Metro Weekly

ExxonMobil announces spousal benefits as LGBT workplace protections remain missing

ExxonMobil received praise when the oil giant announced Friday that it would extend equal employee benefits to same-sex married couples beginning Oct. 1. But with the company’s policy on LGBT workplace protections unchanged, advocates are questioning the sincerity of the move.

Thumbnail image for Exxon.jpgIn a statement released Friday, the company said the decision to extend benefits, such as health insurance, to married same-sex couples was the natural step after the Supreme Court struck down Section 3 of the Defense of Marriage Act defining marriage as between a man and a woman. 

“We have made no change in the definition of eligibility for our U.S. benefit plans. Spousal eligibility in our U.S. benefit plans has been and continues to be governed by the federal definition of marriage and spouse,” the Texas-based company said in a statement, according to The Dallas Morning News

The decision comes little more than a week after the Labor Department issued its own guidance stating legally married same-sex couples will be recognized by the federal government when it comes to private employee-benefit plans no matter where they live. Despite the move by ExxonMobil to follow the lead of the federal government in extending benefits to married same-sex couples, it remains one of the last Fortune 500 companies to prohibit LGBT workplace discrimination.

“There is no federal law protecting employees from discrimination against sexual orientation or gender identity and ExxonMobil refuses to join the majority of their Fortune 500 colleagues in adopting their own such policies,” said Deena Fidas, director of the Human Rights Campaign’s Workplace Equality Program, in a statement. “One has to wonder, what good are benefits for your same-sex spouse if you risk being fired for disclosing your sexual orientation in order to access them?” 

It is that sentiment that has been echoed by other advocates, who question why ExxonMobil employees in same-sex relationships would apply for benefits if it meant risking their jobs altogether. With a long history of rejecting such protections for its employees, many insist ExxonMobil will only institute protections for LGBT employees should they be legally required to do so, such as with the passage of the Employment Non-Discrimination Act. 

In May, for the 14th consecutive year, ExxonMobil shareholders voted overwhelmingly today to reject a resolution that would have protected LGBT people from workplace discrimination. During their annual meeting in Dallas, shareholders voted 81 percent to 19 percent to reject the resolution introduced for the fourth year in a row by New York State Comptroller Thomas P. DiNapoli, according to the Dallas Voice. A year before, shareholders rejected DiNapoli’s resolution by an 80 percent to 20 percent vote.

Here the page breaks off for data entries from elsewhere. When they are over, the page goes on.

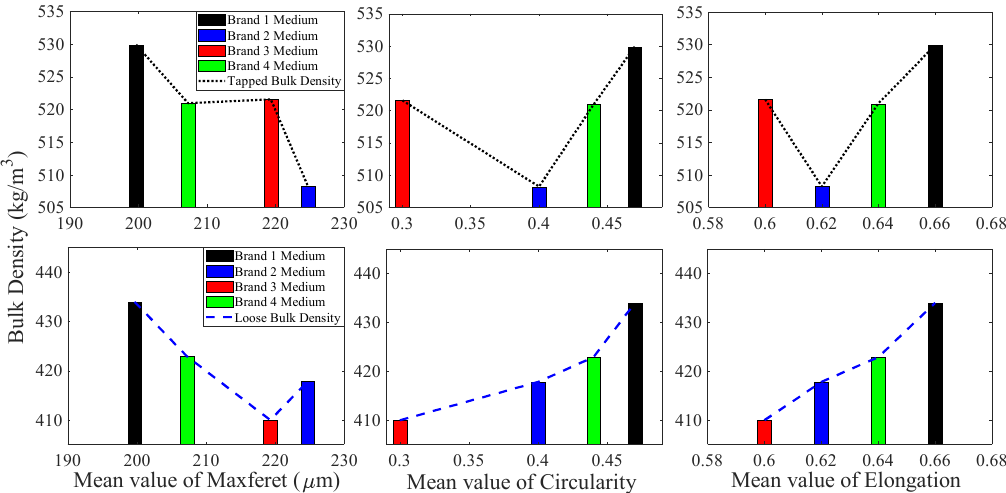
Figure 7. Tapped and loose bulk density of four different brands of instant whole milk powder versus mean values of shape factors for medium sized particles.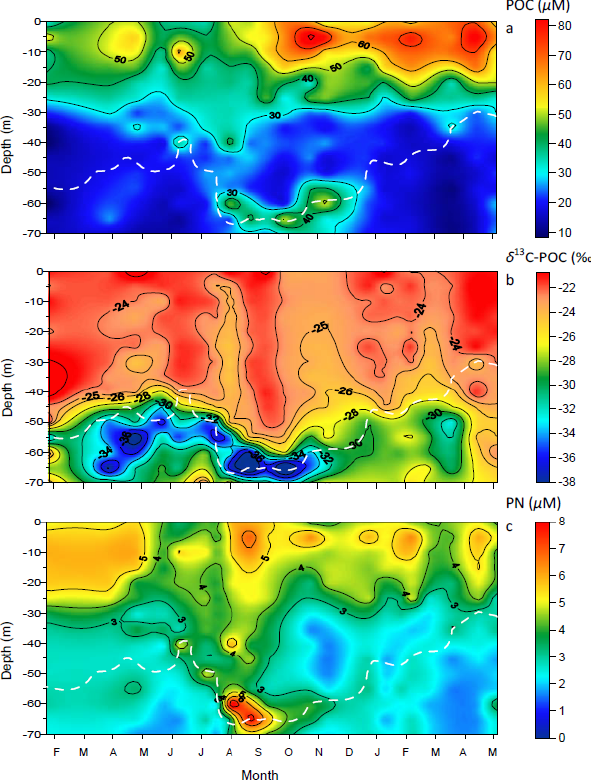
Figure 4. Temporal variability of (a) the particulate organic car- bon (POC) concentration (µmolL − 1 ) , (b) the δ 13 C signature of the POC pool, and (c) the particulate nitrogen (PN) concentration (µmolL − 1 ) in the mixolimnion of Lake Kivu, between February 2012 and May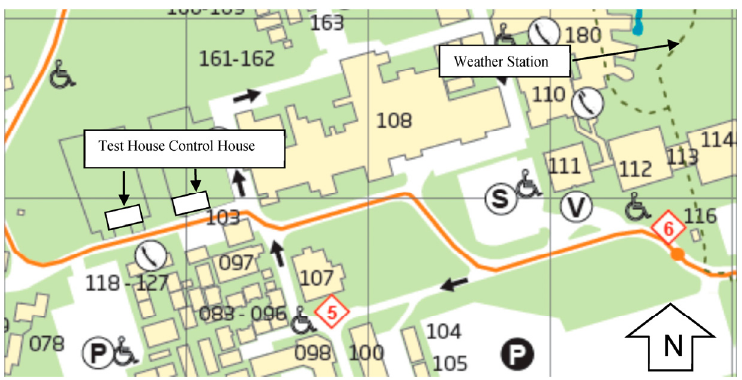
Figure 7. House plan with sensor locations.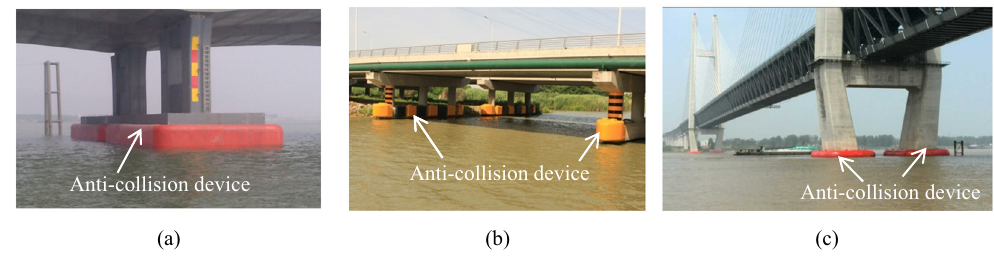
Figure 1: Application of the orthogonal lattice web reinforced composite sandwich panels as anti - collision devices: ( a ) Guang Zhou to Shen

ExxonMobil is one of the government’s top 100 contractors. In 2012, more than $505 million in federal contracts was awarded to the company. According to HRC’s 2013 Corporate Equality Index, ExxonMobil earned a score of -25. Of all Fortune 500 companies, 88 percent have a nondiscrimination policy for sexual orientation and 57 percent have one for gender identity. Of the top 20 Fortune-ranked companies, which includes ExxonMobil, 13 received scores of 100 percent.

“Friday’s announcement about Exxon’s spousal benefits came just days after the Labor Department’s ERISA guidance made clear that Exxon was violating American law by denying health care to the lawfully wed spouses of their gay and lesbian employees,” Tico Almeida, president of Freedom to Work, said in an email to Metro Weekly.

Almeida and Freedom to Work filed a complaint against ExxonMobil with the Illinois Department of Human Rights after conducting a test that allegedly showed the company gave preference to a non-LGBT applicant who was less qualified than the LGBT applicant. According to Almeida, the case is moving forward, with ExxonMobil’s attorneys admitting the company received the résumés and the Illinois Department of Human Rights granting Freedom to Work’s standing to bring the complaint. If ExxonMobil refuses to settle, Almeida says they will take the case to trial.

According to Almeida, “The timing [of Friday’s announcement] shows that Exxon is the kind of company that only does the right thing when they are forced by law, and therefore we will push forward on Freedom to Work’s lawsuit until Exxon agrees to amend its policies to make clear that LGBT Americans have the same workplace protections as everyone else.”